5C and above – Highly unlikely nightmare scenario
With a 5C rise, global average temperatures would be hotter than for 50m years. The Arctic region sees temperatures rise much higher than average – up to 20C – meaning the entire Arctic is now ice-free all year round. Most of the tropics, sub-tropics and even lower mid-latitudes are too hot to be inhabitable. The sea level rise is now sufficiently rapid that coastal cities across the world are largely abandoned. Above 6C, there would be a danger of "runaway warming", perhaps spurred by release of oceanic methane hydrates. Could the surface of the Earth become like Venus, entirely uninhabitable? Human population would be drastically reduced.

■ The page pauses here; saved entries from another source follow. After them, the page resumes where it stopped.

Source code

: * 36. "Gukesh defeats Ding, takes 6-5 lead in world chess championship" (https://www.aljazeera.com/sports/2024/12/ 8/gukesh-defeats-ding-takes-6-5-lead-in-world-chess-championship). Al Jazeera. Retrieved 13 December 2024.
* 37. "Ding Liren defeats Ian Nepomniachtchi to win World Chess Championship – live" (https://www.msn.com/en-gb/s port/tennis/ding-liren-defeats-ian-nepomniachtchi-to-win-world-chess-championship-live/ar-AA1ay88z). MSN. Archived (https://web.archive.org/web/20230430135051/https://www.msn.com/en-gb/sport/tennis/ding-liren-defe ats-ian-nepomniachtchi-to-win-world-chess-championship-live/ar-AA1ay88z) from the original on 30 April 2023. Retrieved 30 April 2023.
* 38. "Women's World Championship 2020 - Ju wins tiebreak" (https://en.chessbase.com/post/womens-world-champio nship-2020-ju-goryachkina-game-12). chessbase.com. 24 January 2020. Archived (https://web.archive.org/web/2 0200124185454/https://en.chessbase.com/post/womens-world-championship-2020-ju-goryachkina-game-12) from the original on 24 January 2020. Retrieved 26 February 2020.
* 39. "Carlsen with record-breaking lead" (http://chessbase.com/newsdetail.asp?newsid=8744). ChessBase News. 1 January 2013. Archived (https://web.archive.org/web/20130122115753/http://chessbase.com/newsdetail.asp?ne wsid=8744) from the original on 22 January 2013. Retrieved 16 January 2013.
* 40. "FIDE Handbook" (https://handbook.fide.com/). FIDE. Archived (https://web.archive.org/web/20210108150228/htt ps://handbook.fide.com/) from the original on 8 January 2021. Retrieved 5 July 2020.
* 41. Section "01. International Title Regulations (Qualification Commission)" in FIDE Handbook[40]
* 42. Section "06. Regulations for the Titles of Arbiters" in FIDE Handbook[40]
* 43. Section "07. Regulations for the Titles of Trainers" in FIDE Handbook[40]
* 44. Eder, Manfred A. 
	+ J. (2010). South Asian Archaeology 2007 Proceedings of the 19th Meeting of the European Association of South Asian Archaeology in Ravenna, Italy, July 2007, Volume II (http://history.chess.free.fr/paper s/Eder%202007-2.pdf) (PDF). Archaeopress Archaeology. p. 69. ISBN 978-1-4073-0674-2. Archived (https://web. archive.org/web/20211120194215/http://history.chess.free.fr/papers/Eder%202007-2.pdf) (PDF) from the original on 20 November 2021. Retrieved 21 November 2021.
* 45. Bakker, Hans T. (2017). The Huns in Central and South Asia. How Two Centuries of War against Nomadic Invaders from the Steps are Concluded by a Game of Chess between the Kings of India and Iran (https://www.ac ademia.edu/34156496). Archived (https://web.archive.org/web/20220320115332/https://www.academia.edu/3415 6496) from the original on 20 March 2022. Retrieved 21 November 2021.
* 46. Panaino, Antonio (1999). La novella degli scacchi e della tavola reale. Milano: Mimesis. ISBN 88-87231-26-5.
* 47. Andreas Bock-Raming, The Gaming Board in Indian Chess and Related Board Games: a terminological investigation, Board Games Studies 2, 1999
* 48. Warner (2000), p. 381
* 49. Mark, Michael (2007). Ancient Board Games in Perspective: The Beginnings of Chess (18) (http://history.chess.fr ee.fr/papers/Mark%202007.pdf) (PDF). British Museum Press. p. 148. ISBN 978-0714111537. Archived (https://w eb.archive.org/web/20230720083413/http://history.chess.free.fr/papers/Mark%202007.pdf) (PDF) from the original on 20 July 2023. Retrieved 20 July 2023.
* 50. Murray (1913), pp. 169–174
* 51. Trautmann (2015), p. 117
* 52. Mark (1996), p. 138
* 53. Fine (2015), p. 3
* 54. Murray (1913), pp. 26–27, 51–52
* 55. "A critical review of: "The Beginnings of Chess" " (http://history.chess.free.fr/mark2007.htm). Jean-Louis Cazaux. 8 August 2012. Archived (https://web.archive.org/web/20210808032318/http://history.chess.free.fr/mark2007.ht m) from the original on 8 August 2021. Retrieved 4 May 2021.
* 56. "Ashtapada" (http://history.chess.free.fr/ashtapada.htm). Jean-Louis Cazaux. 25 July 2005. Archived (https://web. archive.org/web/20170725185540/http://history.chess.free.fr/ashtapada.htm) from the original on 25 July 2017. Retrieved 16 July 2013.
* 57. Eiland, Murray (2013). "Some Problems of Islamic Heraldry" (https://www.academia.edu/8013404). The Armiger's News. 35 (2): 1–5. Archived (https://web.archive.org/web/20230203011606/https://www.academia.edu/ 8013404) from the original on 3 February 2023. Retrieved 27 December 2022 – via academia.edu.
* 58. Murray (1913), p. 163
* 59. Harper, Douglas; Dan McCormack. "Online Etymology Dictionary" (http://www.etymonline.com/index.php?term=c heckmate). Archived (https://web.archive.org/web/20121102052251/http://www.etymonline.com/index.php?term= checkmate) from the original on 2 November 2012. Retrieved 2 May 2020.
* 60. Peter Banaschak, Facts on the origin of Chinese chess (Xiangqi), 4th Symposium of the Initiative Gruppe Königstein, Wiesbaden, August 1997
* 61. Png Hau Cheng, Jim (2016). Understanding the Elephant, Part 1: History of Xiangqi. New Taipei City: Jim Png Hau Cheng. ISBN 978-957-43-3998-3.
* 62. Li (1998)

Notice how 5C was dismissed as "highly unlikely"? That part of it has been dropped from current scenarios. In the Arctic the tundra and underlying permafrost are already being impacted. Tundra is drying out, catching fire and we're powerless to put out these fires. They result in black soot, a good bit of which gets deposited on the Greenland ice sheet accelerating melting. As the tundra burns the permafrost beneath melts and collapses, releasing stored methane. At the time of the Stern Report we thought this sort of thing was still decades off.
The reality is that the 2C target was really just the limit for adaptation. There were means for some advantaged countries to adapt to the impacts, albeit not without a good deal of economic and social dislocation. We still talk 2C but those who maintain that fantasy often turn out to be the same politicians intent on maximizing extraction of our massive fossil fuel reserves.

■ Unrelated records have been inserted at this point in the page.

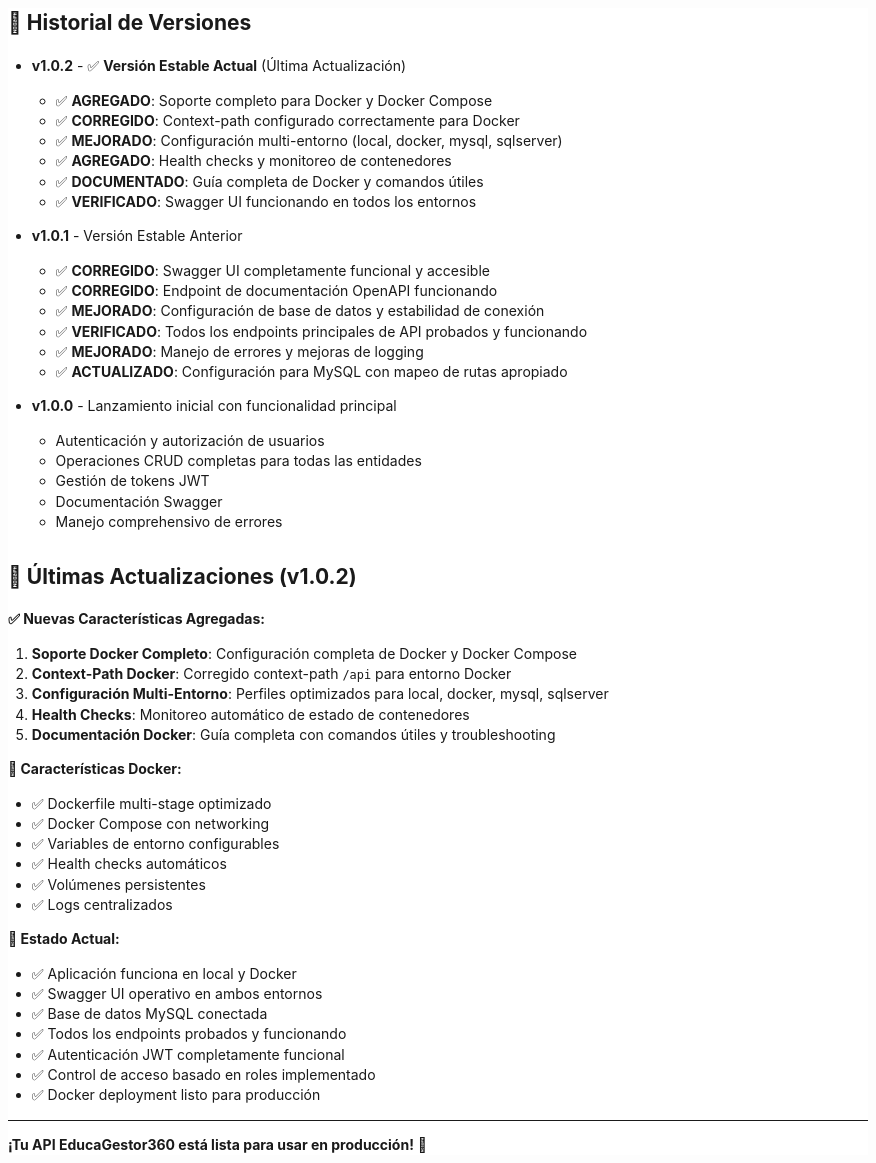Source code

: ## 🔄 Historial de Versiones

- **v1.0.2** - ✅ **Versión Estable Actual** (Última Actualización)

  - ✅ **AGREGADO**: Soporte completo para Docker y Docker Compose
  - ✅ **CORREGIDO**: Context-path configurado correctamente para Docker
  - ✅ **MEJORADO**: Configuración multi-entorno (local, docker, mysql, sqlserver)
  - ✅ **AGREGADO**: Health checks y monitoreo de contenedores
  - ✅ **DOCUMENTADO**: Guía completa de Docker y comandos útiles
  - ✅ **VERIFICADO**: Swagger UI funcionando en todos los entornos

- **v1.0.1** - Versión Estable Anterior

  - ✅ **CORREGIDO**: Swagger UI completamente funcional y accesible
  - ✅ **CORREGIDO**: Endpoint de documentación OpenAPI funcionando
  - ✅ **MEJORADO**: Configuración de base de datos y estabilidad de conexión
  - ✅ **VERIFICADO**: Todos los endpoints principales de API probados y funcionando
  - ✅ **MEJORADO**: Manejo de errores y mejoras de logging
  - ✅ **ACTUALIZADO**: Configuración para MySQL con mapeo de rutas apropiado

- **v1.0.0** - Lanzamiento inicial con funcionalidad principal
  - Autenticación y autorización de usuarios
  - Operaciones CRUD completas para todas las entidades
  - Gestión de tokens JWT
  - Documentación Swagger
  - Manejo comprehensivo de errores

## 🎉 Últimas Actualizaciones (v1.0.2)

**✅ Nuevas Características Agregadas:**

1. **Soporte Docker Completo**: Configuración completa de Docker y Docker Compose
2. **Context-Path Docker**: Corregido context-path `/api` para entorno Docker
3. **Configuración Multi-Entorno**: Perfiles optimizados para local, docker, mysql, sqlserver
4. **Health Checks**: Monitoreo automático de estado de contenedores
5. **Documentación Docker**: Guía completa con comandos útiles y troubleshooting

**🐳 Características Docker:**

- ✅ Dockerfile multi-stage optimizado
- ✅ Docker Compose con networking
- ✅ Variables de entorno configurables
- ✅ Health checks automáticos
- ✅ Volúmenes persistentes
- ✅ Logs centralizados

**🚀 Estado Actual:**

- ✅ Aplicación funciona en local y Docker
- ✅ Swagger UI operativo en ambos entornos
- ✅ Base de datos MySQL conectada
- ✅ Todos los endpoints probados y funcionando
- ✅ Autenticación JWT completamente funcional
- ✅ Control de acceso basado en roles implementado
- ✅ Docker deployment listo para producción

---

**¡Tu API EducaGestor360 está lista para usar en producción!** 🚀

To help get some idea of 2C consider that we're already dealing with early-onset climate change impacts and we're just at 0.8C over pre-industrial temperatures.

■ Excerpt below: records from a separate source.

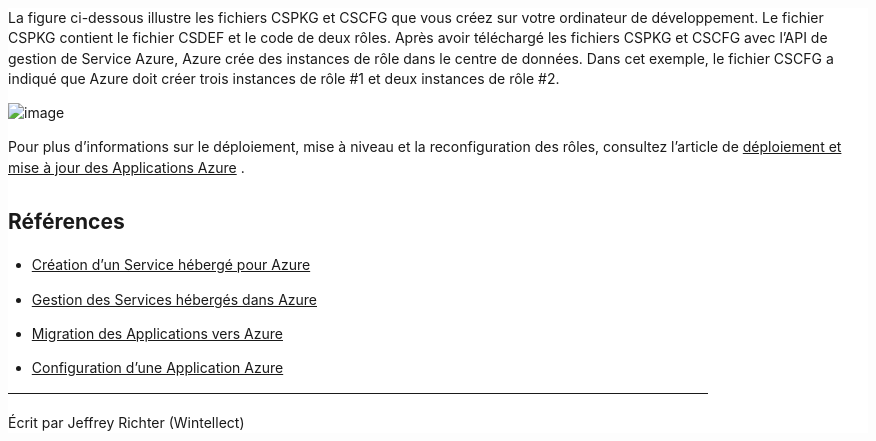 La figure ci-dessous illustre les fichiers CSPKG et CSCFG que vous créez sur votre ordinateur de développement. Le fichier CSPKG contient le fichier CSDEF et le code de deux rôles. Après avoir téléchargé les fichiers CSPKG et CSCFG avec l’API de gestion de Service Azure, Azure crée des instances de rôle dans le centre de données. Dans cet exemple, le fichier CSCFG a indiqué que Azure doit créer trois instances de rôle \#1 et deux instances de rôle \#2.

![image][5]

Pour plus d’informations sur le déploiement, mise à niveau et la reconfiguration des rôles, consultez l’article de [déploiement et mise à jour des Applications Azure][] .<a id="Ref" name="Ref"></a>

## <a id="references"> </a>Références

-   [Création d’un Service hébergé pour Azure][]

-   [Gestion des Services hébergés dans Azure][]

-   [Migration des Applications vers Azure][]

-   [Configuration d’une Application Azure][]

<div style="width: 700px; border-top: solid; margin-top: 5px; padding-top: 5px; border-top-width: 1px;">

<p>Écrit par Jeffrey Richter (Wintellect)</p>

</div>

  [Avantages du modèle Application Azure]: #benefits
  [Principaux concepts relatifs au Service hébergé]: #concepts
  [Considérations de conception de Service hébergé]: #considerations
  [Conception de votre Application pour échelle]: #scale
  [Définition de Service hébergé et Configuration]: #defandcfg
  [Le fichier de définition de Service]: #def
  [Le fichier de Configuration de Service]: #cfg
  [Création et déploiement d’un Service hébergé]: #hostedservices
  [Références]: #references
  [0]: ./media/application-model/application-model-3.jpg
  [1]: ./media/application-model/application-model-4.jpg
  [2]: ./media/application-model/application-model-5.jpg
  [Configuration d’un nom de domaine personnalisé dans Azure]: http://www.windowsazure.com/develop/net/common-tasks/custom-dns/
  [Offres de stockage de données dans Azure]: http://www.windowsazure.com/develop/net/fundamentals/cloud-storage/
  [3]: ./media/application-model/application-model-6.jpg
  [4]: ./media/application-model/application-model-7.jpg
  
  [Azure Pricing]: http://www.windowsazure.com/pricing/calculator/
  [Gestion des certificats dans Azure]: http://msdn.microsoft.com/library/windowsazure/gg981929.aspx
  [http://msdn.Microsoft.com/library/windowsazure/ee758710.aspx]: http://msdn.microsoft.com/library/windowsazure/ee758710.aspx
  [http://msdn.Microsoft.com/library/hh560567.aspx]: http://msdn.microsoft.com/library/hh560567.aspx
  [Gestion des mises à niveau du système d’exploitation invités Azure]: http://msdn.microsoft.com/library/ee924680.aspx
  [Portail de gestion Azure]: http://manage.windowsazure.com/
  [5]: ./media/application-model/application-model-8.jpg
  [Déploiement et mise à jour des Applications Azure]: http://www.windowsazure.com/develop/net/fundamentals/deploying-applications/
  [Création d’un Service hébergé pour Azure]: http://msdn.microsoft.com/library/gg432967.aspx
  [Gestion des Services hébergés dans Azure]: http://msdn.microsoft.com/library/gg433038.aspx
  [Migration des Applications vers Azure]: http://msdn.microsoft.com/library/gg186051.aspx
  [Configuration d’une Application Azure]: http://msdn.microsoft.com/library/windowsazure/ee405486.aspx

Yet other than politicians who would just like the whole business to go away, few climate scientists believe we have any hope of 2C and we're more probably looking at 4C or worse.
2C, 4C, 5C - forget about it. It's a distraction. What you need to focus on is the point that, no matter how much warming is already "locked in" we can ensure that the future is far more dangerous than necessary if we don't sequester high-carbon fossil energy just as quickly as possible. A recent study by the World Bank concluded that we've already locked in warming of 1.5C for our grandkids even if we completely decarbonize our economies and our societies today. Yet, despite already bequeathing our grandchildren a truly miserable environment, our fossil fuel consumption and greenhouse gas emissions continue to increase year after year. Every tonne of CO2 we emit to the atmosphere simply adds to that 1.5C future.
Sure choosing life over fossil energy is going to be calamitous. Our stock markets are inflated with energy stocks the value of which is premised on fossil fuel reserves at fictional market values. There are many trillions of dollars of unrealizable carbon assets on our markets. You can't simply write off that much notional wealth without massive economic fallout. The upheaval is going to be painful, especially for those with portfolios stuffed with energy stocks and bonds. Yet that's a small price to pay for avoiding extinction. A small price indeed.